Print word for word the first line of the listing below and every line after it, through the line with "WGS data processing". Leave out the pictures and the rest.
::::::::
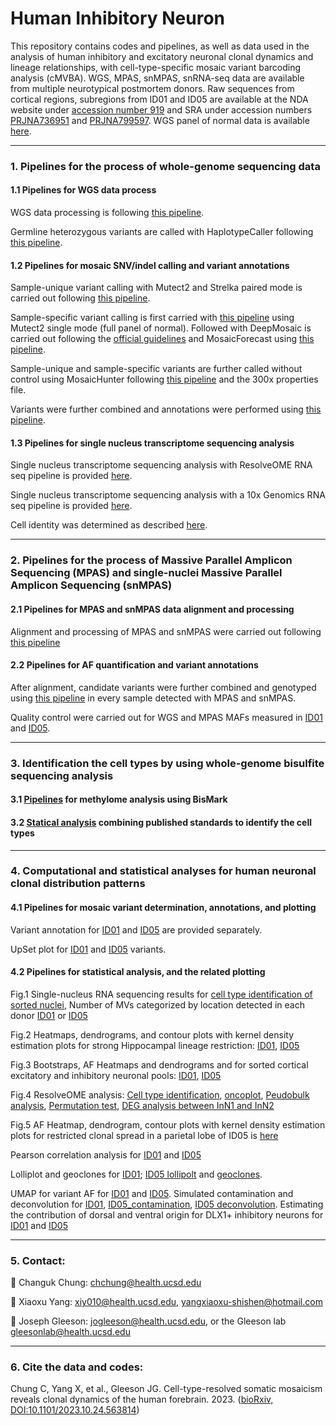 # Human Inhibitory Neuron
This repository contains codes and pipelines, as well as data used in the analysis of human inhibitory and excitatory neuronal clonal dynamics and lineage relationships, with cell-type-specific mosaic variant barcoding analysis (cMVBA). WGS, MPAS, snMPAS, snRNA-seq data are available from multiple neurotypical postmortem donors. Raw sequences from cortical regions, subregions from ID01 and ID05 are available at the NDA website under [accession number 919](https://nda.nih.gov/study.html?id=919) and SRA under accession numbers [PRJNA736951](https://trace.ncbi.nlm.nih.gov/Traces/study/?acc=PRJNA736951&o=acc_s%3Aa) and [PRJNA799597](https://trace.ncbi.nlm.nih.gov/Traces/study/?acc=PRJNA799597&o=acc_s%3Aa). WGS panel of normal data is available [here](https://trace.ncbi.nlm.nih.gov/Traces/study/?acc=PRJNA660493&o=acc_s%3Aa).

-----------------------------------

### 1. Pipelines for the process of whole-genome sequencing data

#### 1.1 Pipelines for WGS data process

WGS data processing is following [this pipeline](https://github.com/shishenyxx/Human_Inhibitory_Neurons/tree/main/Pipelines/Alignment).

Germline heterozygous variants are called with HaplotypeCaller following [this pipeline](https://github.com/shishenyxx/Sperm_control_cohort_mosaicism/tree/master/Pipelines/Preprocessing/Haplocaller).

#### 1.2 Pipelines for mosaic SNV/indel calling and variant annotations

Sample-unique variant calling with Mutect2 and Strelka paired mode is carried out following [this pipeline](https://github.com/shishenyxx/Adult_brain_somatic_mosaicism/tree/master/pipelines/WGS_SNV_indel_calling_pipeline/Mutect2_PM_Strelka2).

Sample-specific variant calling is first carried with [this pipeline](https://github.com/shishenyxx/Adult_brain_somatic_mosaicism/tree/master/pipelines/WGS_SNV_indel_calling_pipeline/Mutect2_single_mode) using Mutect2 single mode (full panel of normal). Followed with DeepMosaic is carried out following the [official guidelines](https://github.com/Virginiaxu/DeepMosaic) and MosaicForecast using [this pipeline](https://github.com/shishenyxx/Adult_brain_somatic_mosaicism/tree/master/pipelines/WGS_SNV_indel_calling_pipeline/MosaicForecast_pipeline).

Sample-unique and sample-specific variants are further called without control using MosaicHunter following [this pipeline](https://github.com/shishenyxx/Adult_brain_somatic_mosaicism/tree/master/pipelines/WGS_SNV_indel_calling_pipeline/MosaicHunter_single_mode_pipeline) and the 300x properties file.

Variants were further combined and annotations were performed using [this pipeline](https://github.com/shishenyxx/PASM/tree/master/Snakemake_pipeline). 

#### 1.3 Pipelines for single nucleus transcriptome sequencing analysis

Single nucleus transcriptome sequencing analysis with ResolveOME RNA seq pipeline is provided [here](https://github.com/shishenyxx/Human_Inhibitory_Neurons/tree/main/Pipelines/scRNAseq/ResolveOME).

Single nucleus transcriptome sequencing analysis with a 10x Genomics RNA seq pipeline is provided [here](https://github.com/shishenyxx/Human_Inhibitory_Neurons/blob/main/Analyses/20221223_7669_Ampliseq_QC/Bioskryb/Bioskryb_celltype_identificationV2_with_ref-Copy1.ipynb).

Cell identity was determined as described [here](https://github.com/shishenyxx/Human_Inhibitory_Neurons/blob/main/Analyses/20221223_7669_Ampliseq_QC/Bioskryb/Bioskryb_celltype_identificationV2.ipynb).
     
-----------------------------------

### 2. Pipelines for the process of Massive Parallel Amplicon Sequencing (MPAS) and single-nuclei Massive Parallel Amplicon Sequencing (snMPAS)

#### 2.1 Pipelines for MPAS and snMPAS data alignment and processing

Alignment and processing of MPAS and snMPAS were carried out following [this pipeline](https://github.com/shishenyxx/Adult_brain_somatic_mosaicism/tree/master/pipelines/MPAS_and_snMPAS_processing_pipeline)

#### 2.2 Pipelines for AF quantification and variant annotations

After alignment, candidate variants were further combined and genotyped using [this pipeline](https://github.com/shishenyxx/PASM/tree/master/Snakemake_pipeline) in every sample detected with MPAS and snMPAS. 

Quality control were carried out for WGS and MPAS MAFs measured in [ID01](https://github.com/shishenyxx/Human_Inhibitory_Neurons/blob/main/Analyses/20230114_7614_Ampliseq_QC/7614_interneuron_Ampliseq_QC_Rscript-Copy1.ipynb) and [ID05](https://github.com/shishenyxx/Human_Inhibitory_Neurons/blob/main/Analyses/20221223_7669_Ampliseq_QC/20230101_QC/7669_interneuron_Ampliseq_QC_Rscript.ipynb).


-----------------------------------

### 3. Identification the cell types by using whole-genome bisulfite sequencing analysis

#### 3.1 [Pipelines](https://github.com/shishenyxx/Human_Inhibitory_Neurons/tree/main/Pipelines/Methylome) for methylome analysis using BisMark

#### 3.2 [Statical analysis](https://github.com/shishenyxx/Human_Inhibitory_Neurons/blob/main/Methylome/plots/Human_Interneuron_Methylome_Plots.ipynb) combining published standards to identify the cell types

-----------------------------------

### 4. Computational and statistical analyses for human neuronal clonal distribution patterns

#### 4.1 Pipelines for mosaic variant determination, annotations, and plotting

Variant annotation for [ID01](https://github.com/shishenyxx/Human_Inhibitory_Neurons/blob/main/Analyses/20230114_7614_Ampliseq_QC/annotation/7614_Ampliseq_Annotation.ipynb) and [ID05](https://github.com/shishenyxx/Human_Inhibitory_Neurons/blob/main/Analyses/20221223_7669_Ampliseq_QC/20230105_annotation/7669_Ampliseq_Annotation.ipynb) are provided separately.

UpSet plot for [ID01](https://github.com/shishenyxx/Human_Inhibitory_Neurons/blob/main/Analyses/20230114_7614_Ampliseq_QC/variant_annotation/7614_Upset_plot.ipynb) and [ID05](https://github.com/shishenyxx/Human_Inhibitory_Neurons/blob/main/Analyses/20221223_7669_Ampliseq_QC/variant_annotation/7669_upset_plot.ipynb) variants.

#### 4.2 Pipelines for statistical analysis, and the related plotting

Fig.1 Single-nucleus RNA sequencing results for [cell type identification of sorted nuclei](https://github.com/shishenyxx/Human_Inhibitory_Neurons/blob/main/Analyses/20230913_Changuk_10X_interneuron_IGM/Cell_type_identification_for_sorted_nuclei.ipynb), Number of MVs categorized by location detected in each donor [ID01](Analyses/20230114_7614_Ampliseq_QC/variant_annotation/7614_variant_annotation.ipynb) or [ID05](Analyses/20221223_7669_Ampliseq_QC/variant_annotation/7669_variant_annotation.ipynb)

Fig.2 Heatmaps, dendrograms, and contour plots with kernel density estimation plots for strong Hippocampal lineage restriction: [ID01](Analyses/20230114_7614_Ampliseq_QC/CTX_BG_HIP/7614_CTX_BG_HIP.ipynb), [ID05](https://github.com/shishenyxx/Human_Inhibitory_Neurons/blob/main/Analyses/20221223_7669_Ampliseq_QC/CTX_BG_HIP/7669_CTX_BG_HIP.ipynb)

Fig.3 Bootstraps, AF Heatmaps and dendrograms and for sorted cortical excitatory and inhibitory neuronal pools: [ID01](Analyses/20230114_7614_Ampliseq_QC/Basic_correlation/7614_variant_by_sample_heatmap.ipynb), [ID05](Analyses/20221223_7669_Ampliseq_QC/Basic_characteristics_of_variants/7669_variant_by_sample_heatmap.ipynb)

Fig.4 ResolveOME analysis: [Cell type identification](Analyses/20221223_7669_Ampliseq_QC/Bioskryb/Bioskryb_celltype_identificationV2_with_ref.ipynb), [oncoplot](Analyses/20221223_7669_Ampliseq_QC/Bioskryb/DNA2/ResolveOME_DNA2_3_oncoplot.ipynb), [Peudobulk analysis](Analyses/20221223_7669_Ampliseq_QC/Bioskryb/DNA2/ResolveOME_DNA2_4_pseudobulk.ipynb), [Permutation test](Analyses/20221223_7669_Ampliseq_QC/Bioskryb/DNA2/ResolveOME_DNA2_6_permutation.ipynb), [DEG analysis between InN1 and InN2](Analyses/20221223_7669_Ampliseq_QC/Bioskryb/Asterisk_Marked_InN_DEG.csv)

Fig.5 AF Heatmap, dendrogram, contour plots with kernel density estimation plots for restricted clonal spread in a parietal lobe of ID05 is [here](Analyses/20221223_7669_Ampliseq_QC/Lobe/7669_R_P_1to17_varxsample_heatmap.ipynb)

Pearson correlation analysis for [ID01](https://github.com/shishenyxx/Human_Inhibitory_Neurons/blob/main/Analyses/20230114_7614_Ampliseq_QC/Basic_correlation/7614_var_by_var_corr_heatmap.ipynb) and [ID05](https://github.com/shishenyxx/Human_Inhibitory_Neurons/blob/main/Analyses/20221223_7669_Ampliseq_QC/Basic_characteristics_of_variants/7669_var_by_var_corr_umap.ipynb)

Lolliplot and geoclones for [ID01](https://github.com/shishenyxx/Human_Inhibitory_Neurons/blob/main/Analyses/20230114_7614_Ampliseq_QC/Rolliplot/7614_lolliplot.ipynb); [ID05 lollipolt](https://github.com/shishenyxx/Human_Inhibitory_Neurons/blob/main/Analyses/20221223_7669_Ampliseq_QC/Lolliplot/7669_lolliplot.ipynb) and [geoclones](https://github.com/shishenyxx/Human_Inhibitory_Neurons/blob/main/Analyses/20221223_7669_Ampliseq_QC/Basic_characteristics_of_variants/7669_geoclones.ipynb).

UMAP for variant AF for [ID01](Analyses/20230114_7614_Ampliseq_QC/UMAP/7614_UMAP.ipynb) and [ID05](Analyses/20221223_7669_Ampliseq_QC/UMAP/7669_UMAP.ipynb).
Simulated contamination and deconvolution for [ID01](Analyses/20230114_7614_Ampliseq_QC/Basic_correlation/7614_variant_by_sample_heatmap_ContC-T.ipynb), [ID05_contamination](Analyses/20221223_7669_Ampliseq_QC/Basic_characteristics_of_variants/7669_concolved_virtual_75COUPT2n25TBR1_heatmap.ipynb), [ID05 deconvolution](Analyses/20221223_7669_Ampliseq_QC/Basic_characteristics_of_variants/7669_deconvolved_DLX1_heatmap.ipynb).
Estimating the contribution of dorsal and ventral origin for DLX1+ inhibitory neurons for [ID01](Analyses/20230114_7614_Ampliseq_QC/Basic_correlation/7614_beta.ipynb) and [ID05](Analyses/20221223_7669_Ampliseq_QC/Basic_characteristics_of_variants/7669_beta.ipynb)

-----------------------------------

### 5. Contact:

:email: Changuk Chung: [chchung@health.ucsd.edu](mailto:chchung@health.ucsd.edu)

:email: Xiaoxu Yang: [xiy010@health.ucsd.edu](mailto:xiy010@health.ucsd.edu), [yangxiaoxu-shishen@hotmail.com](mailto:yangxiaoxu-shishen@hotmail.com)

:email: Joseph Gleeson: [jogleeson@health.ucsd.edu](mailto:jogleeson@health.ucsd.edu), or the Gleeson lab [gleesonlab@health.ucsd.edu](gleesonlab@health.ucsd.edu)

-----------------------------------

### 6. Cite the data and codes:
Chung C, Yang X, et al., Gleeson JG. Cell-type-resolved somatic mosaicism reveals clonal dynamics of the human forebrain. 2023. ([bioRxiv, DOI:10.1101/2023.10.24.563814](https://www.biorxiv.org/content/10.1101/2023.10.24.563814v2.full))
::::::::
-- EXERCISE OUTPUT --
 # Human Inhibitory Neuron
This repository contains codes and pipelines, as well as data used in the analysis of human inhibitory and excitatory neuronal clonal dynamics and lineage relationships, with cell-type-specific mosaic variant barcoding analysis (cMVBA). WGS, MPAS, snMPAS, snRNA-seq data are available from multiple neurotypical postmortem donors. Raw sequences from cortical regions, subregions from ID01 and ID05 are available at the NDA website under [accession number 919](https://nda.nih.gov/study.html?id=919) and SRA under accession numbers [PRJNA736951](https://trace.ncbi.nlm.nih.gov/Traces/study/?acc=PRJNA736951&o=acc_s%3Aa) and [PRJNA799597](https://trace.ncbi.nlm.nih.gov/Traces/study/?acc=PRJNA799597&o=acc_s%3Aa). WGS panel of normal data is available [here](https://trace.ncbi.nlm.nih.gov/Traces/study/?acc=PRJNA660493&o=acc_s%3Aa).

-----------------------------------

### 1. Pipelines for the process of whole-genome sequencing data

#### 1.1 Pipelines for WGS data process

WGS data processing is following [this pipeline](https://github.com/shishenyxx/Human_Inhibitory_Neurons/tree/main/Pipelines/Alignment).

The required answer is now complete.